Recorded data Block Start

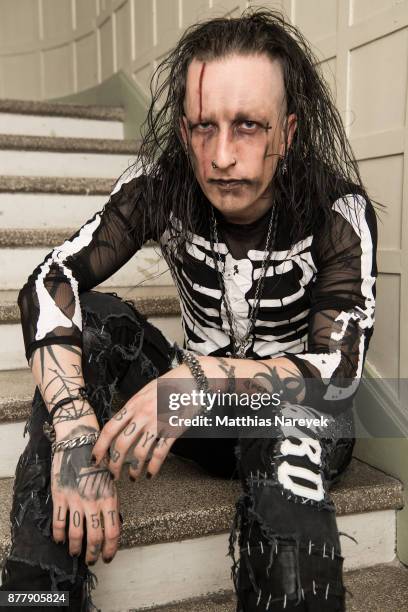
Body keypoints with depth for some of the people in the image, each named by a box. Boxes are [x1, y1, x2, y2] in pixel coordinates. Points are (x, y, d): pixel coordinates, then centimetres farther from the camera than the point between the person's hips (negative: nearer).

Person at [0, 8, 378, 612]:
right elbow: (50, 283, -22)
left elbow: (339, 372, -25)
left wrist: (200, 374, -41)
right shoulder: (163, 186, -13)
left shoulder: (336, 212, -19)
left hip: (293, 420, -3)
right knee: (92, 320, -22)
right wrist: (74, 428, -37)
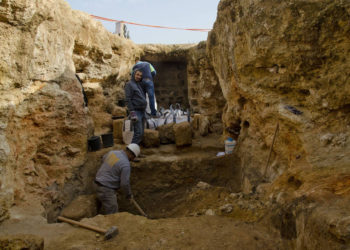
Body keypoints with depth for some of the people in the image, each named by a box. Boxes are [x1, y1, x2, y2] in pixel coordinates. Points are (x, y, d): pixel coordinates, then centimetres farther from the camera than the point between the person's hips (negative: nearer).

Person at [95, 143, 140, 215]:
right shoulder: (125, 164, -21)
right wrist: (129, 194, 0)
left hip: (100, 185, 9)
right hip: (107, 190, -9)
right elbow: (124, 183, -19)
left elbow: (104, 159, 26)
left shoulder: (113, 152, 3)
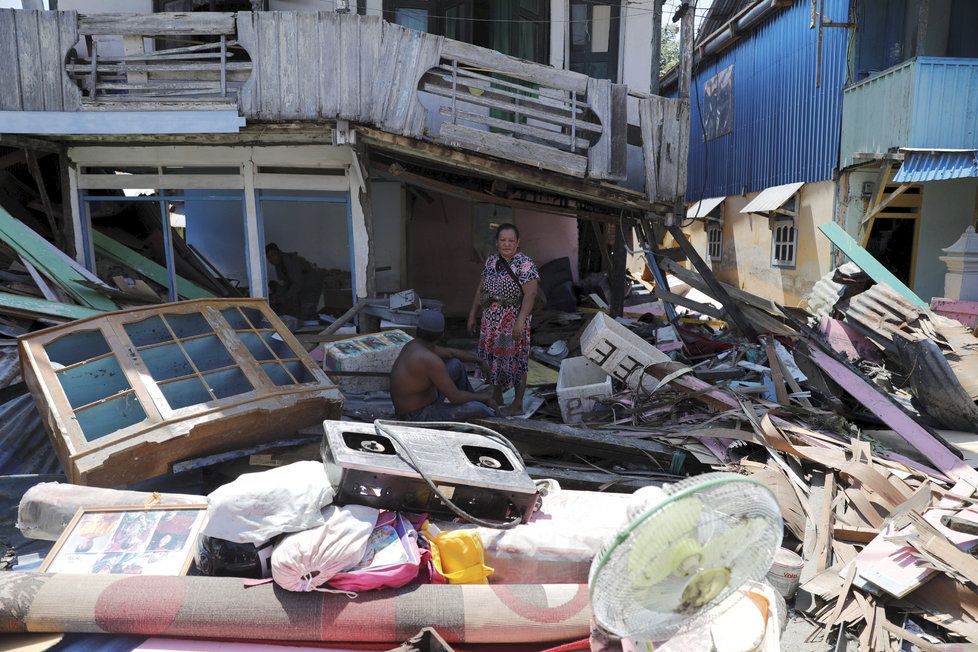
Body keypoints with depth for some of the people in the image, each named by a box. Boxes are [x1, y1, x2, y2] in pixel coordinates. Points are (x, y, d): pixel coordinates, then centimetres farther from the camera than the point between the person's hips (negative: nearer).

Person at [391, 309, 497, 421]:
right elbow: (455, 398, -26)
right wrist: (482, 397, -9)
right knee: (478, 408, -17)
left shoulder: (413, 345, -2)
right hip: (420, 418, -9)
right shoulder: (430, 360, -32)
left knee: (456, 365, 12)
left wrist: (479, 360, 24)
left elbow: (450, 352, 16)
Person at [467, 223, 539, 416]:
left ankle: (518, 405, 13)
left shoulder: (524, 263, -12)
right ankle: (497, 398, 31)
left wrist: (521, 320, -27)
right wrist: (473, 315, 14)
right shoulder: (491, 261, 10)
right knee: (493, 356, 14)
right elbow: (481, 289, 16)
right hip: (491, 320, 7)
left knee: (515, 360, 1)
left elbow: (530, 294, -19)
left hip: (513, 321, -7)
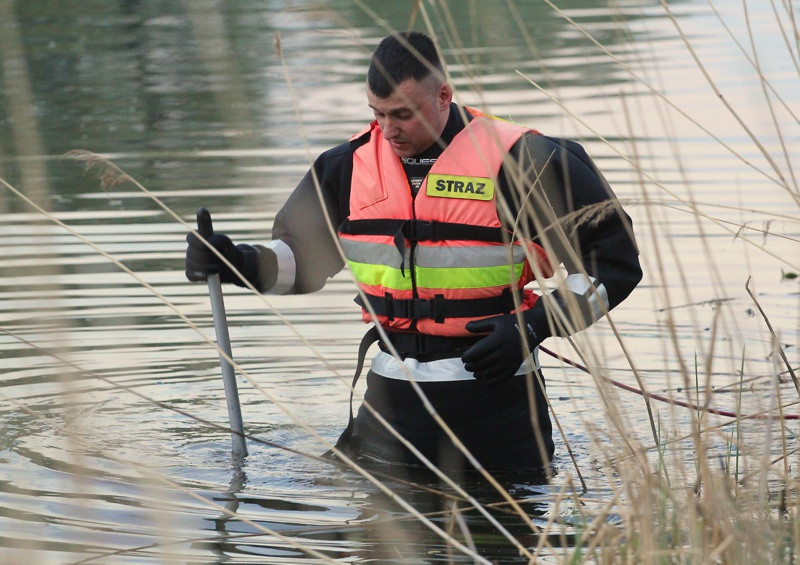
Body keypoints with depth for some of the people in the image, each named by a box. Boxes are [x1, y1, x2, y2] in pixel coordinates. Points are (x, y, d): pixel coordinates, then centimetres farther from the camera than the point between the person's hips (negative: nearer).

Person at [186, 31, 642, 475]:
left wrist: (533, 327, -19)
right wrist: (238, 263, -2)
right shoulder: (352, 165, 5)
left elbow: (614, 263, -8)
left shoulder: (519, 162, -11)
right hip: (395, 391, 4)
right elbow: (303, 255, 18)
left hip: (493, 393, -4)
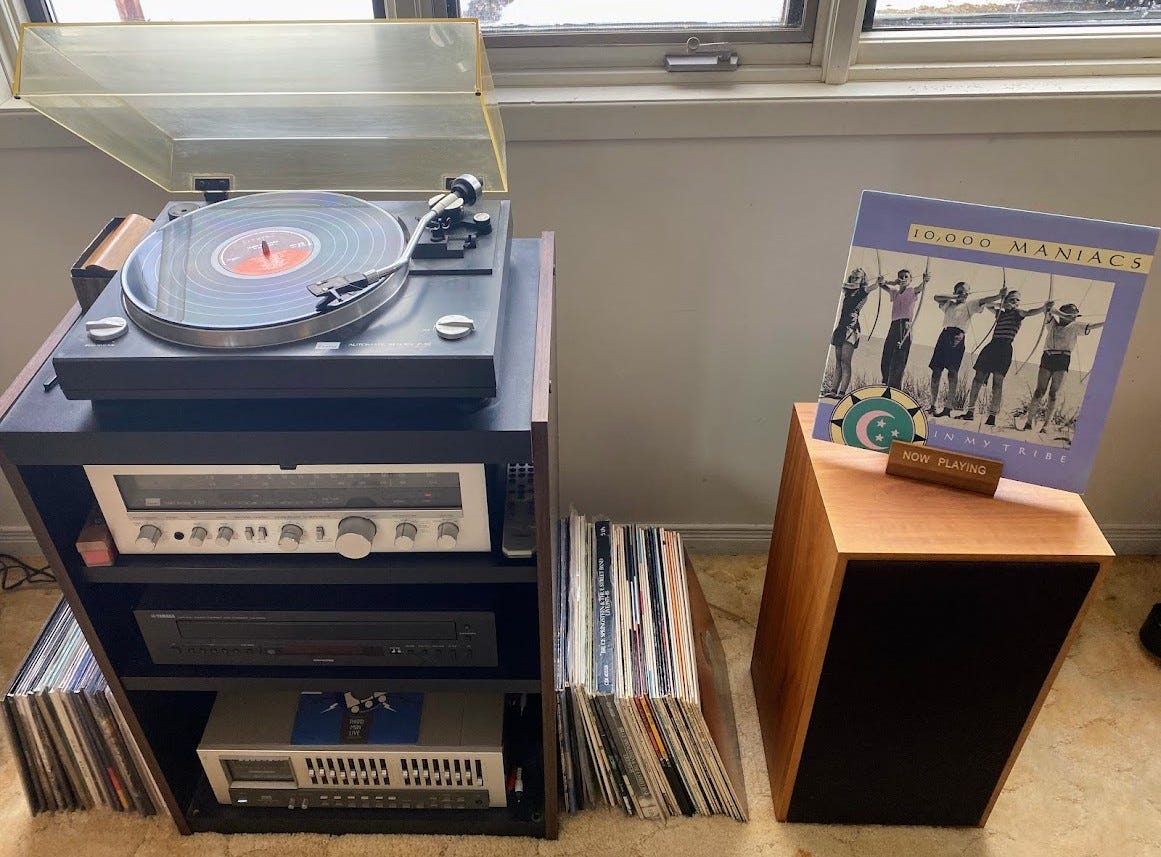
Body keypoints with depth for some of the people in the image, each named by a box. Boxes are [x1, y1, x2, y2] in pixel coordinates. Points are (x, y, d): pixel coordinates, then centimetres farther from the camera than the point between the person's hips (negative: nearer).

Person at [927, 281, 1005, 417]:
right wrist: (955, 297, 5)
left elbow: (984, 300, -1)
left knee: (953, 370, -12)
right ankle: (932, 404, 8)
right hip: (944, 335, 4)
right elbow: (936, 297, 12)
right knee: (936, 370, 1)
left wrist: (1000, 295, -17)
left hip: (957, 337, -4)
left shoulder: (969, 305, 13)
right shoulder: (949, 304, 24)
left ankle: (948, 407, -16)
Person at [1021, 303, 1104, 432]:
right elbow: (1047, 311, 3)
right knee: (1039, 391, -6)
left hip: (1063, 360, 0)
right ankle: (1029, 421, -9)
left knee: (1053, 393, -5)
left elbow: (1092, 326, 10)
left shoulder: (1074, 327, 18)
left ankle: (1046, 424, -7)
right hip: (1047, 357, 0)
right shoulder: (1052, 323, 17)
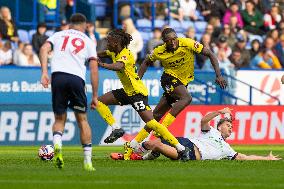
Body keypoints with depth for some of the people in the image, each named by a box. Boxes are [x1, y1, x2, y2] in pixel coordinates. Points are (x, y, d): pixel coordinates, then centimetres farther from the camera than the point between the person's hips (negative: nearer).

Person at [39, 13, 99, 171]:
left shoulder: (59, 35, 22)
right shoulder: (88, 41, 19)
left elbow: (44, 49, 3)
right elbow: (94, 69, 12)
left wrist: (44, 72, -5)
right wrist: (95, 96, 15)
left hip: (58, 75, 1)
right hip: (77, 78, -1)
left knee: (60, 118, 13)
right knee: (82, 120, 11)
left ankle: (57, 144, -19)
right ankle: (88, 162, 9)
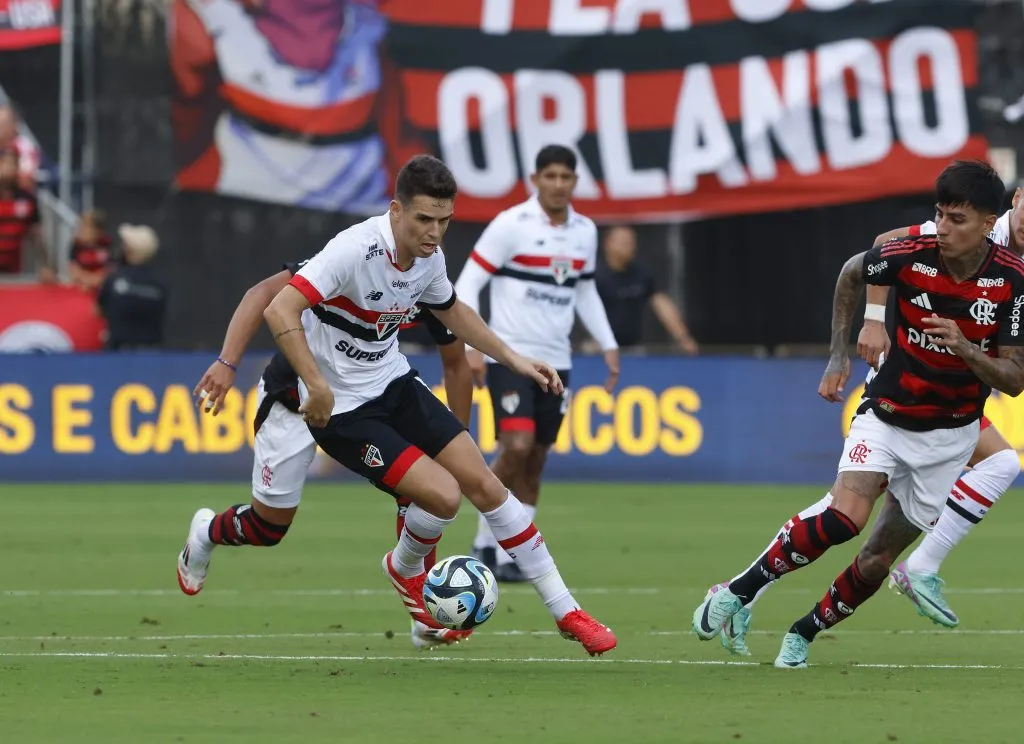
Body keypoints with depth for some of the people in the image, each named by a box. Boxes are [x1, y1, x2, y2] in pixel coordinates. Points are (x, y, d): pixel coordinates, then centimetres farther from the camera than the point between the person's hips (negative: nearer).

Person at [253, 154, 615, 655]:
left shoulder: (430, 258, -3)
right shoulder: (356, 250, -28)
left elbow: (450, 311, 20)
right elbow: (280, 312, -34)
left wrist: (513, 359, 15)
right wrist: (317, 386, -38)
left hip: (395, 384, 7)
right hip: (341, 408, -7)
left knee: (483, 483, 1)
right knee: (443, 495, -17)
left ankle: (565, 612, 10)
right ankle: (406, 572, 18)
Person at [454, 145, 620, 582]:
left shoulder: (584, 232, 8)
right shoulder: (511, 225, -9)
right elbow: (467, 284, -9)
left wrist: (608, 345, 15)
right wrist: (471, 346, -16)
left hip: (555, 361, 6)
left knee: (536, 460, 4)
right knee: (517, 445, -20)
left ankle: (509, 555, 11)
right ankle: (486, 540, -5)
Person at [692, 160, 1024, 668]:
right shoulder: (910, 254, -17)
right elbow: (851, 274, 6)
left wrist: (963, 348, -31)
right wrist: (839, 355, 6)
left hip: (948, 436, 1)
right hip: (886, 416, -1)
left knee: (878, 560, 2)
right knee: (845, 517, -26)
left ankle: (804, 634, 25)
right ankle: (738, 592, -11)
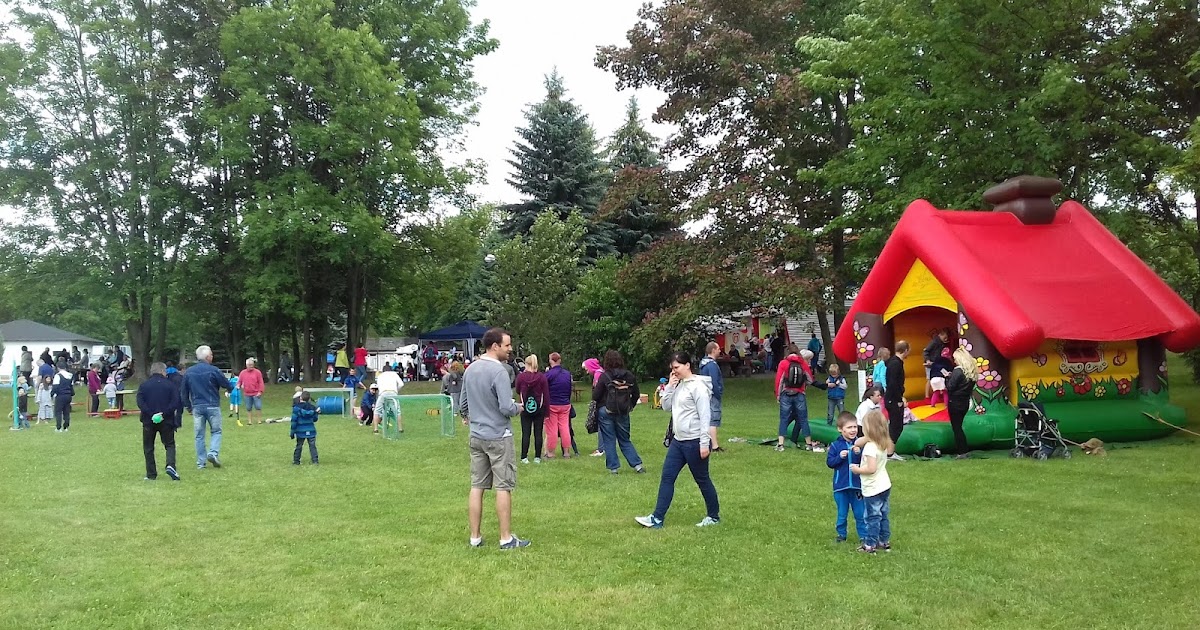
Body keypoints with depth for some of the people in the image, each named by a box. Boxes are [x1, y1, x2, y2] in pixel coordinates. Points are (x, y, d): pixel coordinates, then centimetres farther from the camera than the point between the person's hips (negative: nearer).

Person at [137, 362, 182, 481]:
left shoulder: (143, 385, 3)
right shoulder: (169, 385, 0)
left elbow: (140, 402, -9)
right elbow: (176, 402, -11)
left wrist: (150, 414, -13)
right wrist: (164, 414, -12)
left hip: (148, 421, 1)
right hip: (166, 421, -1)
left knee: (148, 448, 11)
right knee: (169, 444, 10)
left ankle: (151, 474, 11)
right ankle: (170, 465, -15)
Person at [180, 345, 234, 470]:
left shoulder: (189, 372, 5)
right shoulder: (213, 371, -9)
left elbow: (183, 392, 10)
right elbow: (227, 385, -1)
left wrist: (188, 406, 20)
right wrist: (231, 388, 22)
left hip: (197, 407, 4)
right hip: (212, 406, -4)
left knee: (199, 435, 9)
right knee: (216, 431, 11)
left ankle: (200, 462, 10)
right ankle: (213, 453, -10)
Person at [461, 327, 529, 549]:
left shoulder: (470, 370, 6)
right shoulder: (498, 371, -18)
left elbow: (464, 404, 16)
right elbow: (506, 407, -23)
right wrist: (518, 408, -1)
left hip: (476, 436, 7)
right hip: (498, 436, -7)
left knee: (477, 486, 10)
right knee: (503, 487, 2)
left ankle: (475, 537, 16)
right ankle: (506, 538, 8)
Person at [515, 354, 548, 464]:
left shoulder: (520, 376, -7)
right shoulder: (542, 377, -5)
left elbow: (518, 392, 8)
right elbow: (546, 395, -4)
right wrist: (546, 412, 1)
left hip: (525, 409, 0)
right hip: (539, 409, 0)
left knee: (525, 433, 4)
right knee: (538, 433, 6)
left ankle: (524, 457, 4)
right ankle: (537, 457, 9)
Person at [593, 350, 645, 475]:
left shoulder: (604, 376, -13)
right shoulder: (629, 376, -2)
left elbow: (595, 396, -9)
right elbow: (636, 395, 6)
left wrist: (594, 387, 10)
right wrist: (630, 406, 21)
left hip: (606, 412, -3)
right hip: (623, 412, 4)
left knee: (609, 440, 7)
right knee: (625, 440, 16)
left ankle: (613, 467, 8)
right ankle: (637, 464, 9)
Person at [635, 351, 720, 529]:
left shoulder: (697, 386, -15)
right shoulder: (678, 385, 10)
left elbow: (704, 416, -17)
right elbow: (666, 406, 9)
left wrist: (704, 443, -20)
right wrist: (669, 386, -3)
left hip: (694, 442, -8)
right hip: (677, 441, 8)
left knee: (702, 480, 6)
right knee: (667, 477, 5)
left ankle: (714, 516, 22)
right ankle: (657, 518, 7)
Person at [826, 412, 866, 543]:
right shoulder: (835, 445, -6)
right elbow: (829, 462, -6)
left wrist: (859, 453, -23)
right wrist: (840, 457, -21)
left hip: (857, 485, 1)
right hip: (840, 486, -1)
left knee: (860, 513, 9)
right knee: (842, 514, 12)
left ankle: (864, 536, 22)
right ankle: (841, 534, 28)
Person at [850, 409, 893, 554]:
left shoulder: (870, 446, -25)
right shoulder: (883, 443, 3)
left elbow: (871, 468, -28)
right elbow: (857, 443, 13)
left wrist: (857, 469, -16)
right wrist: (866, 438, -1)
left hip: (873, 489, -8)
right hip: (884, 486, 8)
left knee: (872, 517, 3)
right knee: (882, 515, 18)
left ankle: (870, 544, 12)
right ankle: (884, 541, 28)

Recorded data Block End

From the entries above, restate word for word the lines from the line containing "right elbow: (227, 385, -1)" to the line containing "right elbow: (546, 395, -4)", both ends included, and nothing more.

◆ Expected output
right elbow: (227, 385, -1)
left wrist: (188, 406, 20)
right wrist: (231, 388, 22)
left hip: (197, 407, 4)
right hip: (212, 406, -4)
left knee: (199, 435, 9)
right knee: (216, 431, 11)
left ankle: (200, 462, 10)
right ankle: (213, 453, -10)
Person at [461, 327, 529, 549]:
left shoulder: (470, 370, 6)
right shoulder: (498, 371, -18)
left elbow: (464, 404, 16)
right elbow: (506, 407, -23)
right wrist: (518, 408, -1)
left hip: (476, 436, 7)
right hip: (498, 436, -7)
left knee: (477, 486, 10)
right knee: (503, 487, 2)
left ankle: (475, 537, 16)
right ankle: (506, 538, 8)
Person at [515, 354, 548, 464]:
left shoulder: (520, 376, -7)
right shoulder: (542, 377, -5)
left elbow: (518, 392, 8)
right elbow: (546, 395, -4)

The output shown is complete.